Changes in white matter microstructure and MRI-derived cerebral blood flow after 1-week of exercise training

Abstract

Exercise is beneficial for brain health, inducing neuroplasticity and vascular plasticity in the hippocampus, which is possibly mediated by brain-derived neurotrophic factor (BDNF) levels. Here we investigated the short-term effects of exercise, to determine if a 1-week intervention is sufficient to induce brain changes. Fifteen healthy young males completed five supervised exercise training sessions over seven days.
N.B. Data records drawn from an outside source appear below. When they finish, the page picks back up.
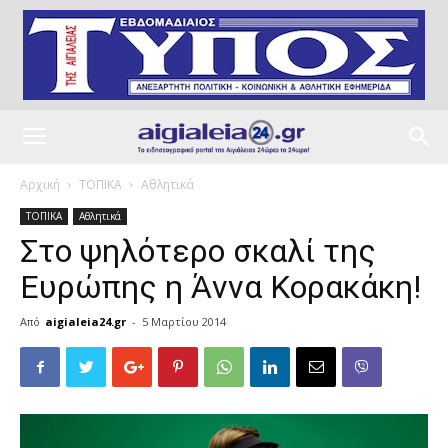
Αρχική
ΤΟΠΙΚΑ
Αθλητικά
ΤΟΠΙΚΑ
Αθλητικά
Στο ψηλότερο σκαλί της
Ευρώπης η Άννα Κορακάκη!
Από
aigialeia24.gr
-
5 Μαρτίου 2014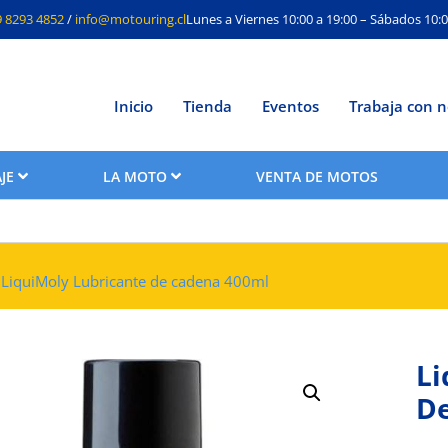
9 8293 4852
/
info@motouring.cl
Lunes a Viernes 10:00 a 19:00 – Sábados 10:0
Inicio
Tienda
Eventos
Trabaja con n
JE
LA MOTO
VENTA DE MOTOS
 LiquiMoly Lubricante de cadena 400ml
Li
D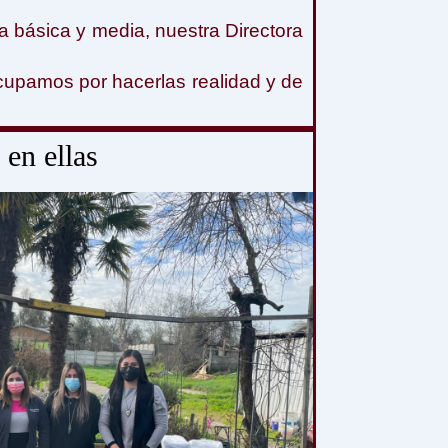
 básica y media, nuestra Directora
cupamos por hacerlas realidad y de
 en ellas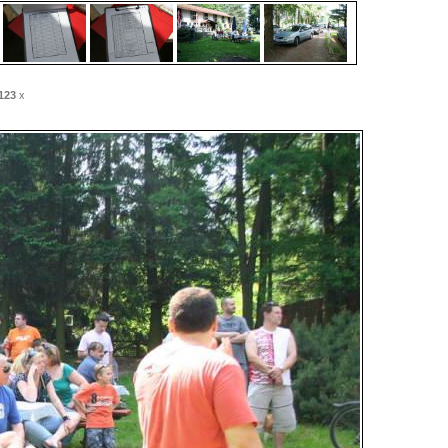
123
x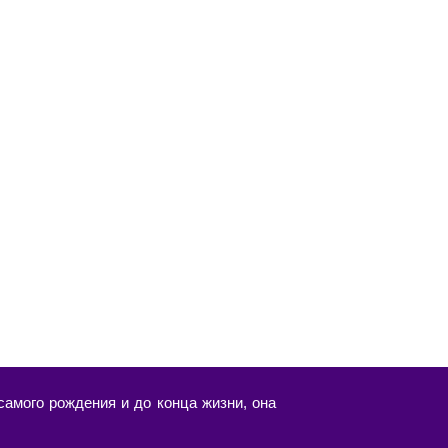
амого рождения и до конца жизни, она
This was preceded and followed by a multi-modal magnetic resonance imaging (MRI) scan (diffusion-weighted MRI, perfusion-weighted MRI, dual-calibrated functional MRI) acquired 1 week apart, and blood sampling for BDNF. A diffusion tractography analysis showed, after exercise, a significant reduction relative to baseline in restricted fraction-an axon-specific metric-in the corpus callosum, uncinate fasciculus, and parahippocampal cingulum. A voxel-based approach found an increase in fractional anisotropy and reduction in radial diffusivity symmetrically, in voxels predominantly localised in the corpus callosum. A selective increase in hippocampal blood flow was found following exercise, with no change in vascular reactivity. BDNF levels were not altered. Thus, we demonstrate that 1 week of exercise is sufficient to induce microstructural and vascular brain changes on a group level, independent of BDNF, providing new insight into the temporal dynamics of plasticity, necessary to exploit the therapeutic potential of exercise.

Figure 1

Diffusion MRI analysis showing exercise-induced differences. Top panel shows TBSS results for fractional anisotropy (FA) and radial diffusivity (RD) differences between the pre- and post-exercise intervention scans, clusters are displayed at p < 0.05, FWE-corrected (TFCE) and fattened with the “tbss_fill” script for the purpose of better visualization, shown against the the mean FA fibre skeleton (green) and overlaid on the FMRIB FA 1 mm template. Red represents a significant increase in values (post > pre) and blue represents a decrease (post < pre). Bottom panel shows representative tract segmentations for the corpus callosum (genu [red], body [green], splenium [purple]), uncinate fasciculus (yellow), fornix (pink), and parahippocampal cingulum (PHC; green), overlaid on the FA map. Graph shows the partial residual plot from the linear mixed effect model, showing the effect of exercise on restricted fraction (FR), with the effects of all the control variables accounted for, with error bars representing 95% confidence intervals and individual data points. The raw tractography FR data is graphically represented in Supplementary Fig. 5.

Figure 2

Study design. Brain-derived neurotrophic factor (BDNF) refers to the collection and sampling of blood serum for BDNF levels. For the fitness test, BDNF was sampled before and after the test. MRI magnetic resonance imaging.